**What to work on:**
1. Rewrite the commit from "Reduced parallelism for" to "a cache line.", substituting "TransposeQuery" for "TransposeQ".
2. Does the commit agree with each of these statements? Answer yes or no for each, and quote the words from the commit that decide it. (a) The commit is dated 2025-10-02. (b) The changed file is gemma/attention.cc. (c) kNF is the number of bytes in a cache line divided by the size of a float.

**Passage to read:**
################
Reduced parallelism for TransposeQ, making each thread read and write within its own cache lines

theraysmith · copybara-github · commit 684a0444e9bb · 2025-10-02T08:15:16.000-07:00
PiperOrigin-RevId: 814241032
diff --git a/gemma/flash_attention.cc b/gemma/flash_attention.cc
@@ -61,22 +61,30 @@ static constexpr size_t kNFx8HTileSize = 8;
 static void TransposeQ(const MatPtrT<float>& q, MatPtrT<float>& q_t,
                        const size_t qbatch_size, ThreadingContext& ctx) {
   static const auto zone = ctx.profiler.AddZone("Gen.Attention.TransposeQ");
+  // Group floats by the number of floats in a cache line.
+  const size_t kNF = ctx.cache_info.LineBytes() / sizeof(float);
   const size_t num_heads = q.Cols() / q_t.Rows();
   const size_t batch_size = q.Rows() / qbatch_size;
   const auto func = [&](const size_t task, size_t worker) HWY_ATTR {
     PROFILER_ZONE3(ctx.profiler, worker, zone);
-    float* HWY_RESTRICT qt_row = q_t.Row(task);
-    for (size_t qi = 0; qi < qbatch_size; ++qi)
################
**Material supplied:**
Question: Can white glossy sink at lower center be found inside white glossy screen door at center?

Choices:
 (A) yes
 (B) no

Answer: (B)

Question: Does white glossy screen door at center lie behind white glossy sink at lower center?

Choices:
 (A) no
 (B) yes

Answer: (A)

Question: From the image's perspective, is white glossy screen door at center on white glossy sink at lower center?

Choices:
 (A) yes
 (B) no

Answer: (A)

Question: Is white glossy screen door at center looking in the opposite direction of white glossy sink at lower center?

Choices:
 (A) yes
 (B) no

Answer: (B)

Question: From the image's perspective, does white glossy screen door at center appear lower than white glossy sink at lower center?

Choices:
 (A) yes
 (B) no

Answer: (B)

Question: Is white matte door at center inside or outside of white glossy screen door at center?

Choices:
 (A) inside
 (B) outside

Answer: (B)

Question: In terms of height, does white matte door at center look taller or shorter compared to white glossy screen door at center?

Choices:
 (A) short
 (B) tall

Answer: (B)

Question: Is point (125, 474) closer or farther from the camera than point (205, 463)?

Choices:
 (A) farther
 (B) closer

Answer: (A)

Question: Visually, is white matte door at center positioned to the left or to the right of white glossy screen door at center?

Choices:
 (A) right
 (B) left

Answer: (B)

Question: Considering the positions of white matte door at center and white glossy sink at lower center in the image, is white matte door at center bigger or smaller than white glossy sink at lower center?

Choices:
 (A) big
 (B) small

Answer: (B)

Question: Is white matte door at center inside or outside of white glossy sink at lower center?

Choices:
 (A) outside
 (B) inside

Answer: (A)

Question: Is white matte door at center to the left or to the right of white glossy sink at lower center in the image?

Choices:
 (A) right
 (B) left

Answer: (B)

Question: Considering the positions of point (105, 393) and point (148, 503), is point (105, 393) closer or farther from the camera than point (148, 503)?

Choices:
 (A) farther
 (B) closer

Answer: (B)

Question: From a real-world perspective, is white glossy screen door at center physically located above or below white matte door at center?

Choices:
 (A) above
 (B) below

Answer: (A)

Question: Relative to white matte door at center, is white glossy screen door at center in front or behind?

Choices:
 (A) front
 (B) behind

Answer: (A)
################
**Answers for this exercise:**
1.
Reduced parallelism for TransposeQuery, making each thread read and write within its own cache lines

theraysmith · copybara-github · commit 684a0444e9bb · 2025-10-02T08:15:16.000-07:00
PiperOrigin-RevId: 814241032
diff --git a/gemma/flash_attention.cc b/gemma/flash_attention.cc
@@ -61,22 +61,30 @@ static constexpr size_t kNFx8HTileSize = 8;
 static void TransposeQuery(const MatPtrT<float>& q, MatPtrT<float>& q_t,
                        const size_t qbatch_size, ThreadingContext& ctx) {
   static const auto zone = ctx.profiler.AddZone("Gen.Attention.TransposeQuery");
+  // Group floats by the number of floats in a cache line.

2.
(a) Yes: "2025-10-02T08:15:16.000-07:00"
(b) No: "gemma/flash_attention.cc"
(c) Yes: "const size_t kNF = ctx.cache_info.LineBytes() / sizeof(float);"